By Crystal Lennartz, Health Mart Atlas - 09/17/2019
Ask independent pharmacists to name their biggest struggle today, and without skipping a beat, they’ll say direct and indirect remuneration, or DIR, fees. Pharmacies increasingly are being reimbursed differently by pharmacy benefit managers based on either their individual pharmacy or pharmacy services administration organizations’ performance. In fact, the Centers for Medicare and Medicaid Services estimates that DIR fees have increased by more than 45,000% since 2010.

“Pharmacies often discuss the impact of DIR fees in terms of financial uncertainty for the business, but they also present significant financial burdens for our patients,” Hugh Chancy, pharmacist and owner of Chancy Drugs in Georgia, said. “While the PBMs claim DIR fees are designed to reduce drug costs, there is no reduction in patient out-of-pocket costs, which can often push patients into the Medicare Part D donut hole more quickly, resulting in dramatically increased drug costs.”

All pharmacies are impacted by DIR fees, and unpredictable DIR fees impact pharmacy cash flow and increase patient cost. If we, as an industry, eliminate DIR fees, patients — some of the sickest of the sick — could save $7-to-$9 billion in healthcare costs over 10 years, according to the Department of Health and Human Services.

Pushing for real DIR reform
McKesson is working with such industry organizations as NCPA and NACDS that are focusing efforts on DIR reform and significant public policy advances. At the national level, we continue to advocate for transparency and expanding non-DIR performance-based bonus and activity fee opportunities.

As we work for real DIR fee reform, it is critical to remember two key points: First, patients and pharmacies need full price transparency at the point of sale. The ability to estimate revenue and economics for a small or even large business is crucial to the success of continuing to provide quality health care to patients. At the same time, we want to continue to see opportunity for positive incentive programs with transparent measures that pharmacies have the ability to impact.

**WORK REQUEST 1:**
List every organization or business the article on DIR fees names by a proper name, including the byline.
**WORK REQUEST 2:**
Carry on the article on DIR fees from its last sentence.

(Saved data entries)

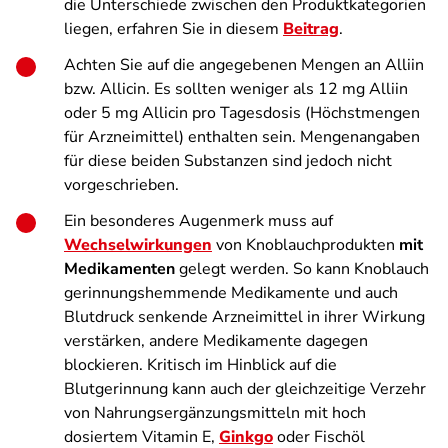
die Unterschiede zwischen den Produktkategorien
liegen, erfahren Sie in diesem
Beitrag
.
Achten Sie auf die angegebenen Mengen an Alliin
bzw. Allicin. Es sollten weniger als 12 mg Alliin
oder 5 mg Allicin pro Tagesdosis (Höchstmengen
für Arzneimittel) enthalten sein. Mengenangaben
für diese beiden Substanzen sind jedoch nicht
vorgeschrieben.
Ein besonderes Augenmerk muss auf
Wechselwirkungen
von Knoblauchprodukten
mit
Medikamenten
gelegt werden. So kann Knoblauch
gerinnungshemmende Medikamente und auch
Blutdruck senkende Arzneimittel in ihrer Wirkung
verstärken, andere Medikamente dagegen
blockieren. Kritisch im Hinblick auf die
Blutgerinnung kann auch der gleichzeitige Verzehr
von Nahrungsergänzungsmitteln mit hoch
dosiertem Vitamin E,
Ginkgo
oder Fischöl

**TASK ANSWER 1:**
Health Mart Atlas, Centers for Medicare and Medicaid Services, Chancy Drugs, McKesson, NCPA, NACDS, Department of Health and Human Services

**TASK ANSWER 2:**
Secondly, we anticipate that DIR fees will be around at least until 2021. As a result, it is vital that we all make our voices heard with state and federal representatives, particularly now as Congress considers a drug pricing reform package. To this end, more than 50 McKesson employees recently traveled to Washington, D.C., to meet with senators and representatives from 31 states to educate them on legislation and solutions.

Taking action on DIR fees

In the meantime, McKesson wants to help pharmacies manage DIR fees with a series of tools and resources. DIR fees are collected at varying times throughout the year, so anticipating and planning for them is critically important for pharmacy operators.

Monitoring and maximizing pharmacy performance can be challenging. With more than 7,000 Health Mart Atlas members, we are acutely aware of this challenge. To address it, we recently launched the My Performance Dollars module. This includes real-time alerts about a pharmacy’s performance based on such clinical metrics as adherence and such operational metrics as formulary compliance, which can influence performance metrics by payer. Providing the pharmacies actual and estimated DIR information, the module can help pharmacies identify opportunities to reduce DIR payments through improved performance. An estimator tool helps stores identify all the performance opportunities they have available to them, e.g., whether there are medication therapy management activity fees available or PBMs that offer the variable DIR rates.

Ultimately, healthcare providers and pharmacists need transparency to make the best prescription decision for their patients. We encourage all pharmacies to engage their legislators today to support a “no surprises” approach for patients, so they will know immediately if they could afford to fill the prescription. Not only will this dramatically improve adherence, it will improve the overall health of community pharmacy.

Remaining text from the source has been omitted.